Capitol Reef encompasses the Waterpocket Fold, a wrinkle in the earth's crust that is 65 million years old. In this fold, newer and older layers of earth folded over each other in an S-shape. This wrinkle, probably caused by the same colliding continental plates that created the Rocky Mountains, has weathered and eroded over millennia to expose layers of rock and fossils.
Waterpocket Fold is a classic monocline: a regional fold with one very steep side in an area of otherwise nearly horizontal layers. A monocline is a "step-up" in the rock layers. The rock layers on the west side of the Waterpocket Fold have been lifted more than 7000 feet higher than the layers on the east. Major folds are almost always associated with underlying faults. The Waterpocket Fold formed between 50 and 70 million years ago when a major mountain building event in western North America, the Laramide Orogeny, reactivated an ancient buried fault. When the fault moved, the overlying rock layers were draped above the fault and formed a monocline.
The fold forms a north-to-south barrier that even today has barely been breached by roads. Early settlers referred to parallel, impassable ridges as "reefs," from which the park gets the second half of its name.

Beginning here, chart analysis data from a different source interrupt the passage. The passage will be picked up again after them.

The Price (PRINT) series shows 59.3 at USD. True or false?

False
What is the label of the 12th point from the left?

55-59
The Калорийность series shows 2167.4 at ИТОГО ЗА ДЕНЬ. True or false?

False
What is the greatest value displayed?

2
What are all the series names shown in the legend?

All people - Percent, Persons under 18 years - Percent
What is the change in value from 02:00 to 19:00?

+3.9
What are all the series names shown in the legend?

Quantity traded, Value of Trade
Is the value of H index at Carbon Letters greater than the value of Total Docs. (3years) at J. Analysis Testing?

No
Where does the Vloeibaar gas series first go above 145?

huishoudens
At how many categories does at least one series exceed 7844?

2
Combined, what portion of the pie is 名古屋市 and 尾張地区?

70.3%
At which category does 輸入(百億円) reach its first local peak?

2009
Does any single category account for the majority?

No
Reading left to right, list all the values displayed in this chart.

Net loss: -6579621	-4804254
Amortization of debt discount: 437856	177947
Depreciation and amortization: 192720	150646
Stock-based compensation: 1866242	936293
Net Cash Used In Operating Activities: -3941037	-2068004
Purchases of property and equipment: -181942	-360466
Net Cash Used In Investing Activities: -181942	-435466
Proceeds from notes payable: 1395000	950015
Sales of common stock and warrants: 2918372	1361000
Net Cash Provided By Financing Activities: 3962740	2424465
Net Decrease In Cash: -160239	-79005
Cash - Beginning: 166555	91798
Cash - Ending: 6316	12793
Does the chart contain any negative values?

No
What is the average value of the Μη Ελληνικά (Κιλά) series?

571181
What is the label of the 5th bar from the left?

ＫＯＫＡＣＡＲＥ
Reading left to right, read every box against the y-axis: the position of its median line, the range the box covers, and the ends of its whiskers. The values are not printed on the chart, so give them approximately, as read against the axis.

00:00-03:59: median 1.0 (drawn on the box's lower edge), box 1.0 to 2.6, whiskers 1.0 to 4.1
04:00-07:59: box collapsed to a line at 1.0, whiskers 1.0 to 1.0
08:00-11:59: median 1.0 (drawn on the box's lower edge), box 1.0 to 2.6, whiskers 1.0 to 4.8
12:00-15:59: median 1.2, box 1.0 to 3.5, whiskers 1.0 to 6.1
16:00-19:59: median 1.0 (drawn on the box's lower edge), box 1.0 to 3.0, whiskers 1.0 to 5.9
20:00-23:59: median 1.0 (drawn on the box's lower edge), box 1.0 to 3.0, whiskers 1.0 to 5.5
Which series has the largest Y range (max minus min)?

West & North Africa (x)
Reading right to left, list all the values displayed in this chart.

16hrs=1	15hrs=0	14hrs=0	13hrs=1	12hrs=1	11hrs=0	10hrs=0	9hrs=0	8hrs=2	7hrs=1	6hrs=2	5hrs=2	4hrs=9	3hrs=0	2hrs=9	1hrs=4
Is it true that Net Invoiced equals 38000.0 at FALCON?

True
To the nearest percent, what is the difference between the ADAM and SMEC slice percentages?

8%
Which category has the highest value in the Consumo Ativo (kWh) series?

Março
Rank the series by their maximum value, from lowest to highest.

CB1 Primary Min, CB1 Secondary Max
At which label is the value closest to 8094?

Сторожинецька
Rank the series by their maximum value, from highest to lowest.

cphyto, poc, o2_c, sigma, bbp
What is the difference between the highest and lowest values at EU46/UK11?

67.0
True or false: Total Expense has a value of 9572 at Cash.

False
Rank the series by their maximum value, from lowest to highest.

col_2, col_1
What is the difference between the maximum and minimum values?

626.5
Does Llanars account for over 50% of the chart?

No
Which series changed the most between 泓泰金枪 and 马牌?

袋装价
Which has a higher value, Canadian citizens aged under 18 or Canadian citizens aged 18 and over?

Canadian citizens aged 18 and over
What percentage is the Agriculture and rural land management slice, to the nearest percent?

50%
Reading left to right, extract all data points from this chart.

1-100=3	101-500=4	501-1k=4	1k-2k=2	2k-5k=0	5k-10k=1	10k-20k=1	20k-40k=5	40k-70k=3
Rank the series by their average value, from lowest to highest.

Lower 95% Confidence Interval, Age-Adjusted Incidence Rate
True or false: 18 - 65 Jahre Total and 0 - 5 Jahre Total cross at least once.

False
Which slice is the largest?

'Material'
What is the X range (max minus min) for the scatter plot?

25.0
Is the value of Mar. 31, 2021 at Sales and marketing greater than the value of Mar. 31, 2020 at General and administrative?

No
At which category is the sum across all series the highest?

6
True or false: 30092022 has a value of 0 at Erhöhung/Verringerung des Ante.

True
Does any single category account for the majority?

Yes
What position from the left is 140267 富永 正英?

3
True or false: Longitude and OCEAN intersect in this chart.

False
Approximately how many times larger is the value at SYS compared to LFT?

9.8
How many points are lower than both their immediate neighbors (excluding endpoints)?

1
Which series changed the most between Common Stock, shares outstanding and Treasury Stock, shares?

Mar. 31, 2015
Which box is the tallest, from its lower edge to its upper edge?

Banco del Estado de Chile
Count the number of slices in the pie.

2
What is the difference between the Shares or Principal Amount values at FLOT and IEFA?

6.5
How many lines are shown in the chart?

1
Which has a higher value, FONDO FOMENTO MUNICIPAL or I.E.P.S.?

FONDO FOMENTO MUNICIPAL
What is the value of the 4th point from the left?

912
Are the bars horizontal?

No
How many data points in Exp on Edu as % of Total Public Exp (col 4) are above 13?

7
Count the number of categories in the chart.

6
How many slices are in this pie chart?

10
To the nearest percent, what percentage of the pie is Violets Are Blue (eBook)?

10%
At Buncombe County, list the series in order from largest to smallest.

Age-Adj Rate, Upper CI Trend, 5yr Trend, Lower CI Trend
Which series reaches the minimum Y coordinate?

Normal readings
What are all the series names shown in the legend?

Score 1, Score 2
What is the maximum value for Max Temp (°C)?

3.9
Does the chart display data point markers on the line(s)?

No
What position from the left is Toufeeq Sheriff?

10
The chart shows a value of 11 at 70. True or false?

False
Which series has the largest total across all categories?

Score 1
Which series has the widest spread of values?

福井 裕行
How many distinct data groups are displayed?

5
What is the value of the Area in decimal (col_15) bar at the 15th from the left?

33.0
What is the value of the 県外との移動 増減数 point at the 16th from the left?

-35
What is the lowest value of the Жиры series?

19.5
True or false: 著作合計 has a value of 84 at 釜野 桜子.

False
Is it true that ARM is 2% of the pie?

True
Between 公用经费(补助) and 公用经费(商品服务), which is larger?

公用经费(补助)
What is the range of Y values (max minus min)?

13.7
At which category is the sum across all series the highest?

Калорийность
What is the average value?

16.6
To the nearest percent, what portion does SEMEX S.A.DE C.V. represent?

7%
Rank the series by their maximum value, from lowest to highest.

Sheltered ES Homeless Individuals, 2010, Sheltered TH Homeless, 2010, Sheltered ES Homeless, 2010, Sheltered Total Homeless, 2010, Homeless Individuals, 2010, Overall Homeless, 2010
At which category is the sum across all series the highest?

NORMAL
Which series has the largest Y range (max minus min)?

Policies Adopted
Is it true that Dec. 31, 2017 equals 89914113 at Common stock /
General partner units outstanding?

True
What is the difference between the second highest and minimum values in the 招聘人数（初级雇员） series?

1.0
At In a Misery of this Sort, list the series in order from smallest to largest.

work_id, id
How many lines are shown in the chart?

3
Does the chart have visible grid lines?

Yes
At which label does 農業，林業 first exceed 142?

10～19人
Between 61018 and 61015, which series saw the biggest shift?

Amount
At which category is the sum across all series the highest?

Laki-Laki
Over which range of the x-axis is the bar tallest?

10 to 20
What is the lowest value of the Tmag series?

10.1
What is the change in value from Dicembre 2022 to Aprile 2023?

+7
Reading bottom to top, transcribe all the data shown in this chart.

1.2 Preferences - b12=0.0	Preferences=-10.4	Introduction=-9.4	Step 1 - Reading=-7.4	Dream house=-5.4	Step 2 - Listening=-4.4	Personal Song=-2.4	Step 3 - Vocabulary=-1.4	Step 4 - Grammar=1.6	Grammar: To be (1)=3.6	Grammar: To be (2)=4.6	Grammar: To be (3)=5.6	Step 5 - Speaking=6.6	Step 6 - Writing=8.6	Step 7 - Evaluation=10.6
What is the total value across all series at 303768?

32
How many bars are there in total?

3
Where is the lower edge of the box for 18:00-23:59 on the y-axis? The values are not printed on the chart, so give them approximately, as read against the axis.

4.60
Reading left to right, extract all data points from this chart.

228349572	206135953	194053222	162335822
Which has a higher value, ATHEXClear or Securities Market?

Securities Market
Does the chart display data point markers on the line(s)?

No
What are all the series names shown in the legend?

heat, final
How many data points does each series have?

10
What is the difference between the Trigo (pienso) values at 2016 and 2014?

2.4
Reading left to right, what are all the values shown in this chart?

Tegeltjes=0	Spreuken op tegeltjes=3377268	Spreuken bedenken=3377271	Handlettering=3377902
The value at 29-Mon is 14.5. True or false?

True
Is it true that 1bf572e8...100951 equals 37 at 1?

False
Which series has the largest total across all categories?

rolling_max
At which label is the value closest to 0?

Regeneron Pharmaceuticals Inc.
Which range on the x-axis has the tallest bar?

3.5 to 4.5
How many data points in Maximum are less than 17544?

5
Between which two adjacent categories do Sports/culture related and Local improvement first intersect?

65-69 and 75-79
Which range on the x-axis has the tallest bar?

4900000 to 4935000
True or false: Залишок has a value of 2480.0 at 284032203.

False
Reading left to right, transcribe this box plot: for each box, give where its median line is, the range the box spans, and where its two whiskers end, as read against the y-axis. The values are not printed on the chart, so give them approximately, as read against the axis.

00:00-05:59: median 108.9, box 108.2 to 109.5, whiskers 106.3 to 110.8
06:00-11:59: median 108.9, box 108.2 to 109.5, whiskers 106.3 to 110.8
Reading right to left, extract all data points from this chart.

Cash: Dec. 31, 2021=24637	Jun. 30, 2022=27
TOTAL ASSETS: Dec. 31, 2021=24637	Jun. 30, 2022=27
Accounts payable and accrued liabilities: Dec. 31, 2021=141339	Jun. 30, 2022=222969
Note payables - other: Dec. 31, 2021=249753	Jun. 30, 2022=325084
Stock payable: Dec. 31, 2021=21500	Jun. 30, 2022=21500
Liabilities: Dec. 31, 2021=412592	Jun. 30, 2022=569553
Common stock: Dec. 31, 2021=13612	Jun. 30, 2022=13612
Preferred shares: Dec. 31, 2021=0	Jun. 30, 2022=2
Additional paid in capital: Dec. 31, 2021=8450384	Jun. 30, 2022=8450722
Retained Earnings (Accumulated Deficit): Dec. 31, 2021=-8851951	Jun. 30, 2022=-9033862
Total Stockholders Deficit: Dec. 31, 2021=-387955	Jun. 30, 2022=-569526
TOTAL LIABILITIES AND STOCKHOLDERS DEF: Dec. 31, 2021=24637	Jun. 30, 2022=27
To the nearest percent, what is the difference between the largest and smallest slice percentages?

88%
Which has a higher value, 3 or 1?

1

As you travel along the Notom-Bullfrog Road you will be driving through Strike Valley, which runs parallel to and on the east side of the Waterpocket Fold. The Burr Trail Road crosses through the Fold via a series of steep switchbacks. Both roads offer an outstanding viewing platform for this geologic wonder and of the Henry Mountains to the east.
Directions
Start at the visitor center and follow UT-24 east to the Notom Road (9 miles); take the Notom-Bullfrog Road south to the Burr Trail Road (29 miles); continue on the Burr Trail Road west to Boulder. Along the Burr Trail Road (after you went up the switchbacks), a four-wheel-drive side road follows Upper Muley Twist Canyon to the Strike Valley Overlook, a colorful, bird's eye view of the Fold and the Henry Mountains.